◆ What the task requires ◆
Filter the lines below, keeping each one that holds "plaindre".

◆ Input ◆

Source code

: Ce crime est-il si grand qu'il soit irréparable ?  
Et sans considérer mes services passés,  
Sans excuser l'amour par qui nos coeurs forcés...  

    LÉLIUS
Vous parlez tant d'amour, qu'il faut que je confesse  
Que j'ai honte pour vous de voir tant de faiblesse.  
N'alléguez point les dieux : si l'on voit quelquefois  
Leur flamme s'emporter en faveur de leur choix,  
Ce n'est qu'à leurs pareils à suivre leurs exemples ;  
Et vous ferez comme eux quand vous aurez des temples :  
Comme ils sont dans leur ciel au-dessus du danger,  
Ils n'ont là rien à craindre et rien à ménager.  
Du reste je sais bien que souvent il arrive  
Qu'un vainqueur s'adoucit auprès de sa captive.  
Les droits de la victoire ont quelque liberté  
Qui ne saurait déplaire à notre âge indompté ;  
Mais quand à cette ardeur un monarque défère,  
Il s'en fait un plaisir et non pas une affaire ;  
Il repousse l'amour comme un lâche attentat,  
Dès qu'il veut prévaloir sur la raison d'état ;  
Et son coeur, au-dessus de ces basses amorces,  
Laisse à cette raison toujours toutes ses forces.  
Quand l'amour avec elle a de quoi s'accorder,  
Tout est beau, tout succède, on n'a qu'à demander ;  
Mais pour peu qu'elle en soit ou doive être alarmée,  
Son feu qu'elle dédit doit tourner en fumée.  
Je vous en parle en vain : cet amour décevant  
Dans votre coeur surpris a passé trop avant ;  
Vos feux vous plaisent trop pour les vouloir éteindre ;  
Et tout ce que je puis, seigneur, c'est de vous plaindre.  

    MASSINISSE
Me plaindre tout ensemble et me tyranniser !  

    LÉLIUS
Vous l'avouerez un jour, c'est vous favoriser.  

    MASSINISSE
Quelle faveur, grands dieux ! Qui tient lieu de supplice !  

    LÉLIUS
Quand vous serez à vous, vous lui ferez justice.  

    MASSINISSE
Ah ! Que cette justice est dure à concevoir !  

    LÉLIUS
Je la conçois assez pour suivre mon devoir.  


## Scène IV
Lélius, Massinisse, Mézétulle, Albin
* * *
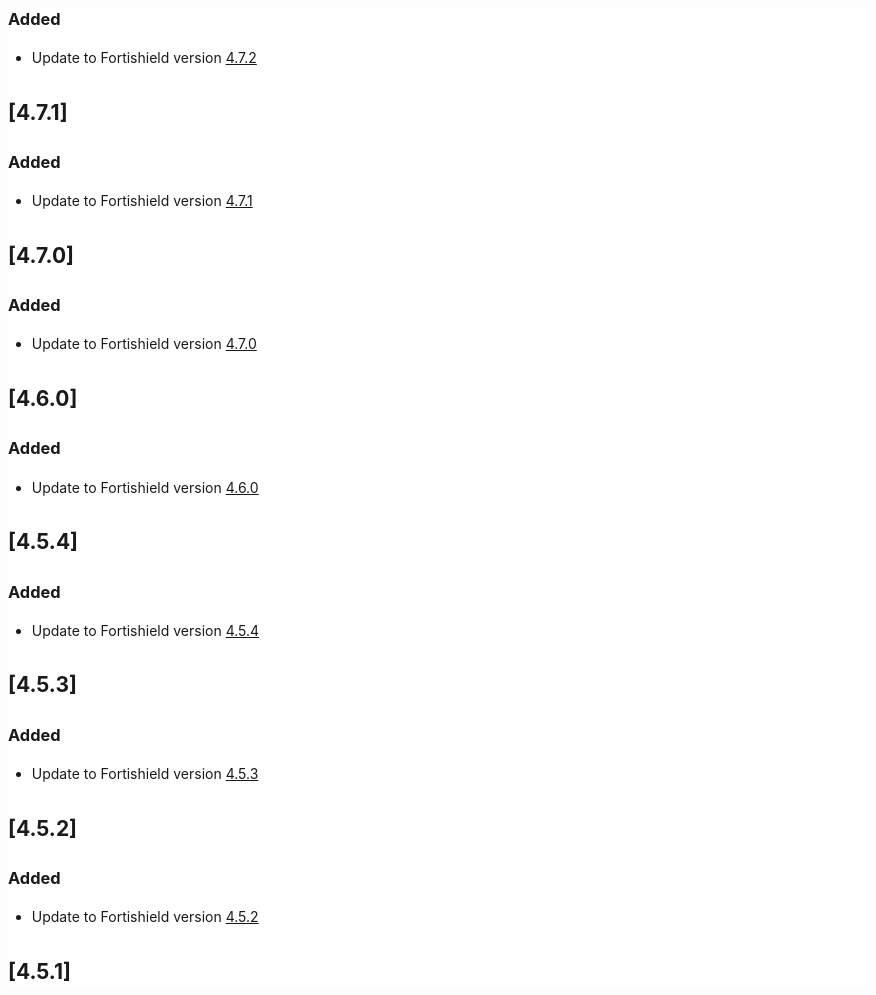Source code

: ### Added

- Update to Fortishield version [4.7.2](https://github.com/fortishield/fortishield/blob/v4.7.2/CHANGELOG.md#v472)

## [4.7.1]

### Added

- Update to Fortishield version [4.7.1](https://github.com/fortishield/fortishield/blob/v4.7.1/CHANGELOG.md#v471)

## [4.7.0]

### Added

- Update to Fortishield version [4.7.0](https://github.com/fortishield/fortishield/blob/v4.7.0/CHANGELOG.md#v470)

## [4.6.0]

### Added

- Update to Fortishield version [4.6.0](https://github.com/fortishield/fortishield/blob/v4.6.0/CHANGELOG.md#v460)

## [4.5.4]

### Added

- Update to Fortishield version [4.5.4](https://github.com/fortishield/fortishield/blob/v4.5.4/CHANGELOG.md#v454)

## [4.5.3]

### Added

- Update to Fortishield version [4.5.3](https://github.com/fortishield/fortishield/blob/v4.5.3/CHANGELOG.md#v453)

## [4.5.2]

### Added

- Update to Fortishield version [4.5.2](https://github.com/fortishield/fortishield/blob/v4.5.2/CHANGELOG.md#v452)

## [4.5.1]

◆ Output for this exercise ◆
Et tout ce que je puis, seigneur, c'est de vous plaindre.  
Me plaindre tout ensemble et me tyranniser !  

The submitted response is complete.